И все-таки, мне кажется, я нашел то, что было, что могло быть нашим недолгим домом. «Словно черные свечи», дремали над полуразвалившейся землянкой три ели. Ни двери, ни прокопченной дымом железной трубы, ни нар. Заглянул в черную пустоту и отпрянул: кто-то — рыба ли, птица ли — тоже меня испугался, — по черной воде пошла рябь. Постоял молча, вспомнил стихи. Неужели это про нее писал Орлов:
Я провел в этой землянке только три ночи. Первая почему-то не осталась в памяти. Вторую помню хорошо. Мы только что вернулись из-под Карбусели, деревушки, значившейся только на карте, а на местности, в натуре, представлявшей собой «клок снарядами взбитой земли. После боя на ней ни сосна, ни ель, ни болотный мох не росли». Неподалеку от места боя, рядом с лежневкой, на едва приметной высотке в тот день появилась еще одна братская могила. В ней остались ребята, которые «триста метров не дошли» до Карбусели. После похорон мы, помянув товарищей, завалились спать на нары.
А утром Сергей прочитал нам свое ныне знаменитое стихотворение «Карбусель».
Но больше всего мне запомнилась третья ночь. Тогда мне почему-то снова пришлось заночевать у танкистов.
К тому времени мы с Орловым хорошо знали друг друга. Лес неподалеку от Дусьева был чем-то вроде постоянных квартир для тыловых подразделений танкового полка РГК. Его батальоны появлялись на разных участках переднего края, принимая участке б боях, которые то вспыхивали, то затихали. Танкистам нужен был простор, а они топтались между болот, машины то прокаливались по брюхо в черной вонючей жиже, то, выйдя с трудом на передний край, горели, как факелы. Горел в одном из первых же своих боев и Сергей Орлов. Но тогда все обошлось более или менее благополучно. Орлов отделался легким ранением, а танк его удалось вытащить. Пока был на излечении его командир, успели отремонтировать и машину. Потом Орлова назначили командиром танкового взвода. Это никак не сказалось на его жизни: те же выходы по так называемым колонным путям на передний край, те же разведки боем или короткие стычки и снова недели утомительных ремонтных работ. В короткие перерывы между ними мы встречались. Благо, полк и редакция нашей армейской газеты располагались неподалеку друг от друга.
Немного осталось нас, знавших и видавших Орлова в «кубанке овсяных волос», «без шрамов военной поры», в черном ребристом шлеме, таком же черном комбинезоне, ловко перехваченном широким ремнем. Он был ладным пареньком, ловким, расторопным, смекалистым, наш Серега Орлов.

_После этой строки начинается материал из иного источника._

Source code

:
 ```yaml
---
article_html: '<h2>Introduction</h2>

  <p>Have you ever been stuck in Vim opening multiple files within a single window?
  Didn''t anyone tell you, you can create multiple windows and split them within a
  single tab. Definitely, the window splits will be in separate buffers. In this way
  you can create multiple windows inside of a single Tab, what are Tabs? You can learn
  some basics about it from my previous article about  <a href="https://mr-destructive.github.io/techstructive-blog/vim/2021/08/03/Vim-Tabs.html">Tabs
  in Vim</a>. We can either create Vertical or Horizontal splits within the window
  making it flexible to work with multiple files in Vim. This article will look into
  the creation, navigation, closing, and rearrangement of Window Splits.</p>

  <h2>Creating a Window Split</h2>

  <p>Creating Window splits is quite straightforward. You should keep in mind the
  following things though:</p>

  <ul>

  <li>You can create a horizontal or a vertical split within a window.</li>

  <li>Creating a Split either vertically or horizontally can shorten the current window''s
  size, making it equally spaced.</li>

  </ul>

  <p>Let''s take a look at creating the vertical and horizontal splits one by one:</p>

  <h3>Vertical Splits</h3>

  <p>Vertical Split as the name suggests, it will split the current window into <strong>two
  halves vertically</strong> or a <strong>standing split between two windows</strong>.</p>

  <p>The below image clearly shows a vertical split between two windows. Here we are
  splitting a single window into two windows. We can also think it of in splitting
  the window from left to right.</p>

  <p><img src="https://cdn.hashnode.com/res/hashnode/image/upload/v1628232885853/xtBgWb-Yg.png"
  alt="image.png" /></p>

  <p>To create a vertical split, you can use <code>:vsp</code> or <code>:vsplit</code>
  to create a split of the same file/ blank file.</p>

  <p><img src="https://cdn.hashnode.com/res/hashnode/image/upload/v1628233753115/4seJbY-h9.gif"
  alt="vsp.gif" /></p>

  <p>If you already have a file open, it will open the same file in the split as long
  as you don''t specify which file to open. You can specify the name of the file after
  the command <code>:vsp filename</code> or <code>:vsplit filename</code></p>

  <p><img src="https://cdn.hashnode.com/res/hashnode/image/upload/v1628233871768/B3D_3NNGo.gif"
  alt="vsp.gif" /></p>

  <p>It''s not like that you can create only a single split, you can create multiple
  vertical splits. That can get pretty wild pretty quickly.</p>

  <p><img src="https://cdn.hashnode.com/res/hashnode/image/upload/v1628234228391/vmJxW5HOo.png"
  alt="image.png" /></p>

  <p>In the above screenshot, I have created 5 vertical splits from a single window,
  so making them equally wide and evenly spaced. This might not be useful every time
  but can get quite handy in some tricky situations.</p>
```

Сохранилась фотография, правда не очень удачная, — Орлов у танка. Она не дает полного представления о том, как выглядел тогда наш товарищ. Но тогда же кинооператор А. Л. Богоров снял фильм (или, скорее, одну часть журнала), который, кажется, так и назывался «Поэт-танкист», только вот беда — уже более тридцати лет мы не можем разыскать его. Но сам факт, что фронтовой оператор счел возможным сделать специальный сюжет об одном человеке, красноречиво говорит о том, сколь известным был в нашей армии Орлов.